Peers have accused the government of crippling the science that helped Kew Gardens win World Heritage status last week, writes Caroline Davis.

The Royal Botanic Gardens were given the accolade by the United Nations Environmental, Scientific and Cultural Organisation. The award recognises Kew's work in the discovery, classification and protection of plant and fungus species, as well as the importance of the site.

Kew houses the world's richest collection of plant species, and its Edinburgh counterpart has the second most extensive range. Together with the Natural History Museum, they carry out the majority of UK research on systematic biology, which includes biodiversity and plant taxonomy.

Kew director Peter Crane said seven years without even funding increases to match inflation had left the gardens on the verge of collapse. Last year, Kew received a 20 per cent increase in its funding from the government.

But Professor Crane said: "It doesn't bring us back to where we were.
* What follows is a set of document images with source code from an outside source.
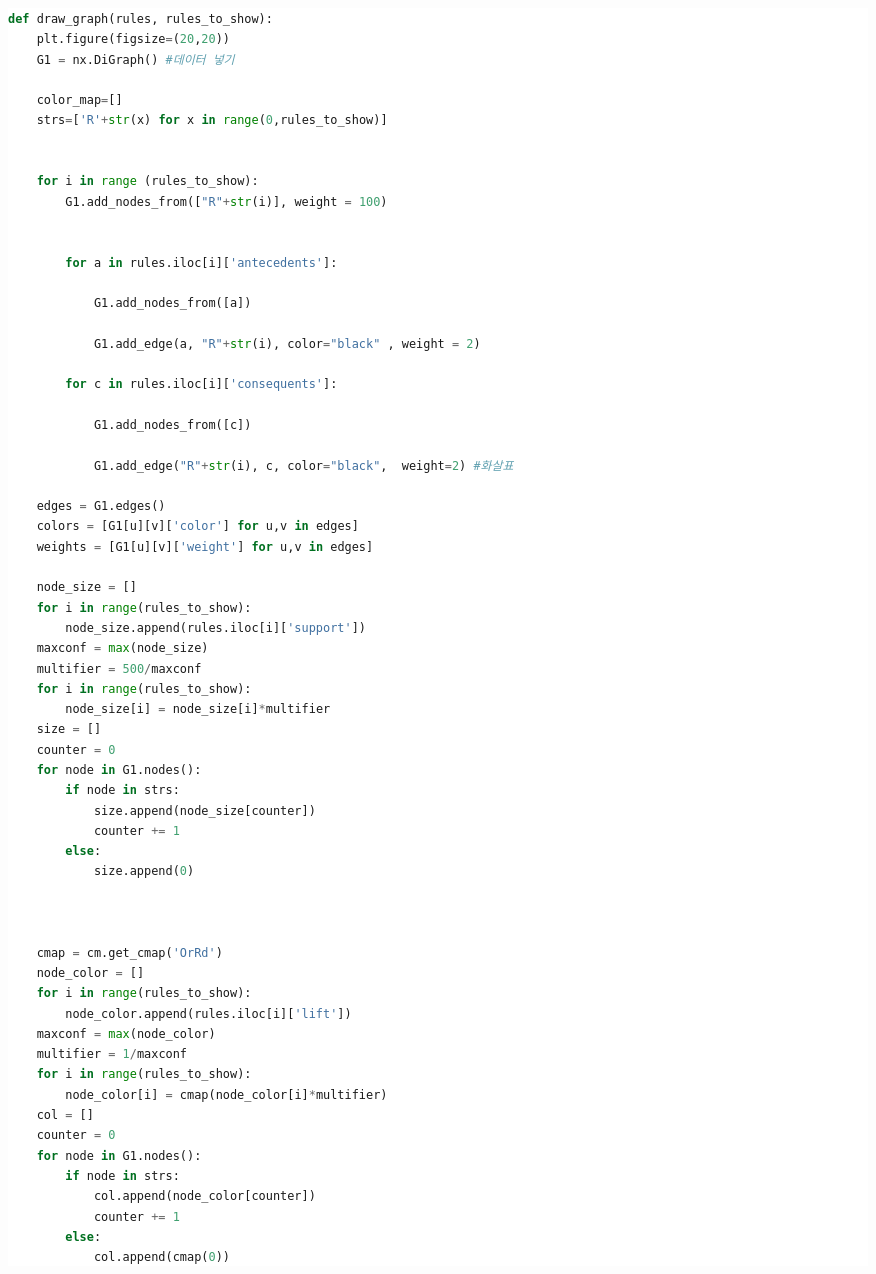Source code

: 

```python
def draw_graph(rules, rules_to_show):
    plt.figure(figsize=(20,20))
    G1 = nx.DiGraph() #데이터 넣기
   
    color_map=[]  
    strs=['R'+str(x) for x in range(0,rules_to_show)]   
   
   
    for i in range (rules_to_show):      
        G1.add_nodes_from(["R"+str(i)], weight = 100)
    
     
        for a in rules.iloc[i]['antecedents']:
                
            G1.add_nodes_from([a])
        
            G1.add_edge(a, "R"+str(i), color="black" , weight = 2)
       
        for c in rules.iloc[i]['consequents']:
             
            G1.add_nodes_from([c])
            
            G1.add_edge("R"+str(i), c, color="black",  weight=2) #화살표
 
    edges = G1.edges()
    colors = [G1[u][v]['color'] for u,v in edges]
    weights = [G1[u][v]['weight'] for u,v in edges]

    node_size = []
    for i in range(rules_to_show):
        node_size.append(rules.iloc[i]['support'])
    maxconf = max(node_size)
    multifier = 500/maxconf
    for i in range(rules_to_show):
        node_size[i] = node_size[i]*multifier
    size = []
    counter = 0
    for node in G1.nodes():
        if node in strs:
            size.append(node_size[counter])
            counter += 1
        else:
            size.append(0)



    cmap = cm.get_cmap('OrRd')
    node_color = []
    for i in range(rules_to_show):
        node_color.append(rules.iloc[i]['lift'])
    maxconf = max(node_color)
    multifier = 1/maxconf
    for i in range(rules_to_show):
        node_color[i] = cmap(node_color[i]*multifier)
    col = []
    counter = 0
    for node in G1.nodes():
        if node in strs:
            col.append(node_color[counter])
            counter += 1
        else:
            col.append(cmap(0))
```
Various things have fallen by the wayside. We have a backlog of deferred maintenance and staff morale has been affected."

He said the UK's work was further complicated by three separate government departments funding the research. He called for a clear government policy on biodiversity.

In 2002, the Lords science and technology committee published a report, What on Earth? The Threat to the Science Underpinning Conservation. It called for funding to be restored to 1992 levels, with account to inflation, and for academic analogue status to be awarded to the botanic gardens in London and Edinburgh and the Natural History Museum, so they could apply for research council grants. It also expressed dismay that the research assessment exercise had all but eliminated such research from universities.

Now the committee has criticised the government's response to its report.

Baroness Walmsley, chair of the committee, said the government had not answered its calls for action. She said: "I will keep asking awkward questions until we get a response."

She said: "Institutions have had to make decisions to concentrate on certain families of plants and to put others aside. But they don't know which of these are the ones that could produce huge economic advantage or alternatively face extinction."